Итак, Илья отправил документы заказным письмом в Ленинградский университет и ждал ответ. Уведомление пришло в один день с повесткой в военкомат «Неужели заберут в Армию и не дадут поступить в университет?» —  с грустью задавал себе вопрос Илья. Он побрился, но не стал стричься, как было велено в повестке, и в понедельник прибыл в военкомат.
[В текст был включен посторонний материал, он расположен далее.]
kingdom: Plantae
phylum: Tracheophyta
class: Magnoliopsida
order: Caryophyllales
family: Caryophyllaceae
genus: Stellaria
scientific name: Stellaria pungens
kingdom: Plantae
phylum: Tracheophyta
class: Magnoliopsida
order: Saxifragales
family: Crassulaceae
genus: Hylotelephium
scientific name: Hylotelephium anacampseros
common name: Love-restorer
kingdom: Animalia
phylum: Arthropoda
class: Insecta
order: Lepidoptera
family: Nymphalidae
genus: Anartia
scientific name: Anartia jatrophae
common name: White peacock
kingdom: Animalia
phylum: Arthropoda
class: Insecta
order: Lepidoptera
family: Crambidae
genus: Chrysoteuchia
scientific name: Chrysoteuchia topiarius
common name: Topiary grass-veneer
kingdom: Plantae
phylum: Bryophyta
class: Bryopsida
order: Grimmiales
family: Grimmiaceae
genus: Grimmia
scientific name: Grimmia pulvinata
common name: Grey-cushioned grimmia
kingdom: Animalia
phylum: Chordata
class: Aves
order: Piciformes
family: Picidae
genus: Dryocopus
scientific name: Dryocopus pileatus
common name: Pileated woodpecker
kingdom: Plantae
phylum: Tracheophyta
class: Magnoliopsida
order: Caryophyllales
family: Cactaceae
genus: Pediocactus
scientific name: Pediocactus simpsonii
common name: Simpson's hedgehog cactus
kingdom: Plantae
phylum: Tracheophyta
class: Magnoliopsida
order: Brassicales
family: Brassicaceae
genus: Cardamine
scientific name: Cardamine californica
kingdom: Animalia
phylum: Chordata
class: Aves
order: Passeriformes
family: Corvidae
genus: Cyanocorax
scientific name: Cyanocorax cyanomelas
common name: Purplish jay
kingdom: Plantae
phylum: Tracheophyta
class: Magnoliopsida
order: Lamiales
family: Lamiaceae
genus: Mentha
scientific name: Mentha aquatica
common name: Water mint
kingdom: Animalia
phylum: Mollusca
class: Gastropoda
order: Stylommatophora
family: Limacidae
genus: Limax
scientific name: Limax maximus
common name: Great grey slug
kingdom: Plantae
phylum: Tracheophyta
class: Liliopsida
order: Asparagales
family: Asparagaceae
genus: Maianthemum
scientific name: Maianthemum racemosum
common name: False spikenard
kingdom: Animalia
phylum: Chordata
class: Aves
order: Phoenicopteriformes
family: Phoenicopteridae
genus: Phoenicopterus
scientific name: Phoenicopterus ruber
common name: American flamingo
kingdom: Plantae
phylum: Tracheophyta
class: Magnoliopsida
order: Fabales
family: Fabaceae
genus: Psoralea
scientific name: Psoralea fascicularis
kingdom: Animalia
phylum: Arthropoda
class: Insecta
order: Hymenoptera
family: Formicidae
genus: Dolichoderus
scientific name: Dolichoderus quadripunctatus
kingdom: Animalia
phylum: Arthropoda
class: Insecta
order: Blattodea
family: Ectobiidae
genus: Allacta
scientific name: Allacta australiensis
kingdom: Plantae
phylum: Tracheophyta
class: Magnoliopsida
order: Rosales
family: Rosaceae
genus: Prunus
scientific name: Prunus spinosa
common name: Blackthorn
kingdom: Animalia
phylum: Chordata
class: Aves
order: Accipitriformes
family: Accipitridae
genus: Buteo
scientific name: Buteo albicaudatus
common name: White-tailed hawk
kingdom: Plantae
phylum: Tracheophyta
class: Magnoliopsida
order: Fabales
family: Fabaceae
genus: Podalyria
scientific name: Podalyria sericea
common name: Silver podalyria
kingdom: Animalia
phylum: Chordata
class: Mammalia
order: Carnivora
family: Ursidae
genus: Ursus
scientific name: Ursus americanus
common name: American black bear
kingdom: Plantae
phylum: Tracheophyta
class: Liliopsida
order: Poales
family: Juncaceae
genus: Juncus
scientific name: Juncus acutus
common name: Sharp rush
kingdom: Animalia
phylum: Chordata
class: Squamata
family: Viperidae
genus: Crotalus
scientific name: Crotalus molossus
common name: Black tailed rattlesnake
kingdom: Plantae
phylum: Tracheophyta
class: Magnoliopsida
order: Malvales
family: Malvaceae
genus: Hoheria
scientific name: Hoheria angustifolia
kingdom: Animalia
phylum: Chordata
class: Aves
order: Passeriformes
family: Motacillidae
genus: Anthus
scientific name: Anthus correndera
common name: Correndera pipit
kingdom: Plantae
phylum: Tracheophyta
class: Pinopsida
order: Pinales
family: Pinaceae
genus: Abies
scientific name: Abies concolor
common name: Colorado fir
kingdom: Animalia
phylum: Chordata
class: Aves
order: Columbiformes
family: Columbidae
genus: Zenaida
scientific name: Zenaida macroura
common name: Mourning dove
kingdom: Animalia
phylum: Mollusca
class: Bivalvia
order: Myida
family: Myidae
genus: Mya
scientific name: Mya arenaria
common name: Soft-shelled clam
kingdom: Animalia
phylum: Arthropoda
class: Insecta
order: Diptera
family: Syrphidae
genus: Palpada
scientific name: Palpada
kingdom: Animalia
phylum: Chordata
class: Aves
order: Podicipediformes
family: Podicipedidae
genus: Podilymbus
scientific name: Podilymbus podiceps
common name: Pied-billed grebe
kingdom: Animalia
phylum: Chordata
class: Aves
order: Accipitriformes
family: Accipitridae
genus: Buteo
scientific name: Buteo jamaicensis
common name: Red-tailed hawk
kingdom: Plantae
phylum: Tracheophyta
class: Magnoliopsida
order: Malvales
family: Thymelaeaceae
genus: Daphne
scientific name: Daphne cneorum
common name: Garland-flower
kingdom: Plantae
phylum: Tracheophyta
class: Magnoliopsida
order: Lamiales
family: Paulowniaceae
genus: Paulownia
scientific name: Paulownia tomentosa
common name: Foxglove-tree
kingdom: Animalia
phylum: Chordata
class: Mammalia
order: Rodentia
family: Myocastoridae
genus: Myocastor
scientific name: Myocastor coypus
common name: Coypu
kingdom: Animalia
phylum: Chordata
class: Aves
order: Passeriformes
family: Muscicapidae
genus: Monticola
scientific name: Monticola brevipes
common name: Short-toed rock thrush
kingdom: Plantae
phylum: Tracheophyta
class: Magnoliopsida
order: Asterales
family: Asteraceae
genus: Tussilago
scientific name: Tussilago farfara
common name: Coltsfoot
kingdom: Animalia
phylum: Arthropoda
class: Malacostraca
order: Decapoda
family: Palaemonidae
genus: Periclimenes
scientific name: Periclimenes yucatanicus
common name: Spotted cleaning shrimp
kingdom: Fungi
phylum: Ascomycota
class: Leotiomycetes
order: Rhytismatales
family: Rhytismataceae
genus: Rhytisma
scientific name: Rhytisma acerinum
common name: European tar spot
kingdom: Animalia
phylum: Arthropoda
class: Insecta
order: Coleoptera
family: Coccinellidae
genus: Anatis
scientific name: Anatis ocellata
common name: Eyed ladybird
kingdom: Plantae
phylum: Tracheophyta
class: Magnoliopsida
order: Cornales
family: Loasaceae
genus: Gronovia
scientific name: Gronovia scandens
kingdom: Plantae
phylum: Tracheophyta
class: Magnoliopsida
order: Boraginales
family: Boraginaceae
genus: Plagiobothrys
Прошёл медкомиссию, его определили годным в танковые войска, когда он оделся и подошёл к столу начальника военкомата, тот спросил о планах юноши и, услышав, что Илья собирается поступать в университет и имеет на руках уведомление о получении приёмной комиссией университета документов абитуриента, удивлённо воскликнул: «Что же ты сразу мне не сказал об этом? Иди и готовься к экзаменам, если не поступишь, то пойдёшь в Армию в Ленинграде». Радостный Илья побежал в детский дом. Он стал собираться в дорогу. Сборы были недолгими, поклажа нехитрая. Вечером сел в поезд и прямиком укатил в Ленинград.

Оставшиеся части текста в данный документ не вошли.